Motown singer Diana Ross has been arrested by police on suspicion of drinking and driving after her car was seen swerving across a road.

The 58-year-old performer was pulled over by police in Tucson, Arizona after a motorist reported seeing a white Honda Accord driving erratically the wrong way down a road in the early hours of the morning.

The star failed a "field sobriety test" which included walking in a straight line and touching the tip of her nose. When asked to stand on one leg she fell over, according to the officers. She was also unable to recite the alphabet or give the correct time and date.
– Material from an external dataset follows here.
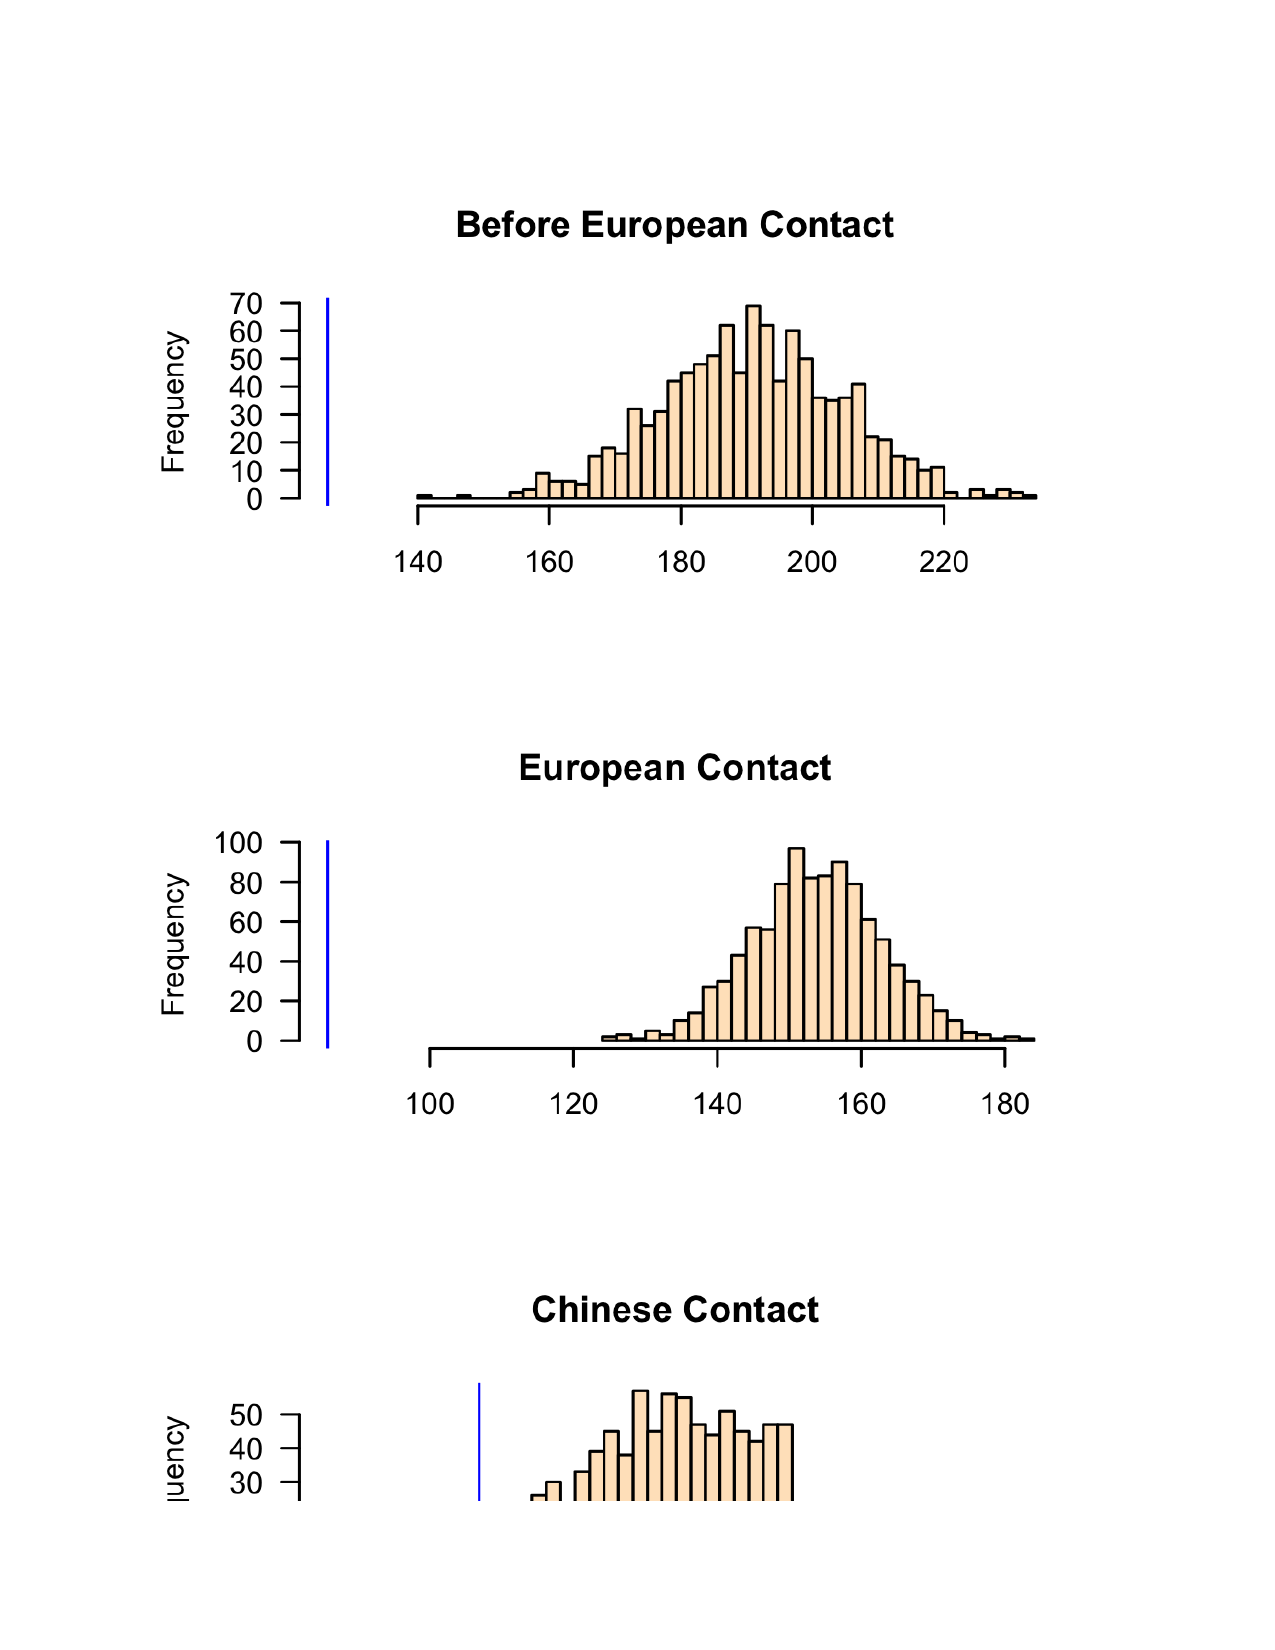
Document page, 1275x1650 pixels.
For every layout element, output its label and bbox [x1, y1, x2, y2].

picture [150, 150, 1125, 1501]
A breath-test taken on the roadside revealed Ms Ross had a blood alcohol level of 0.20% - more than twice Arizona's legal limit of 0.08%.

'Polite and cooperative'

Police sergeant Judy Altieri, of Arizona police, said: "This is what would be considered extreme DUI (driving under the influence)."

Ms Ross, who was described by the officers as "polite and cooperative" even though she denied she had been drinking, was charged with three driving offences.

She was later released into the custody of a friend and will appear in court on 13 January.

Diana Ross rose to stardom in the 1960s with the Supremes with hits such as Stop in the Name of Love and Where did our Love Go?

She embarked on her solo career in the 1970s. Two of her biggest hits included Chain Reaction and Ain't No Mountain High Enough.

In May this year Ms Ross, a mother of five children, voluntarily checked into a drug and alcohol rehabilitation centre in California before the start of her summer tour.

Three years ago the star was arrested at Heathrow airport in London after a fracas with a security guard. She was released with a caution.

In Context
Diana Ross was sentenced to two days in jail in February 2004 after she admitted drinking and driving.

She was also sentenced to two years' unsupervised probation for the offence. Two further charges against her were dropped.

She served her sentence almost immediately but in March 2004 it was revealed she had served her time in bursts of six to eight hours and had been given a free rein to come and go as she pleased.

She was then ordered to return to jail to serve 48 consecutive hours but the following month that decision was overturned.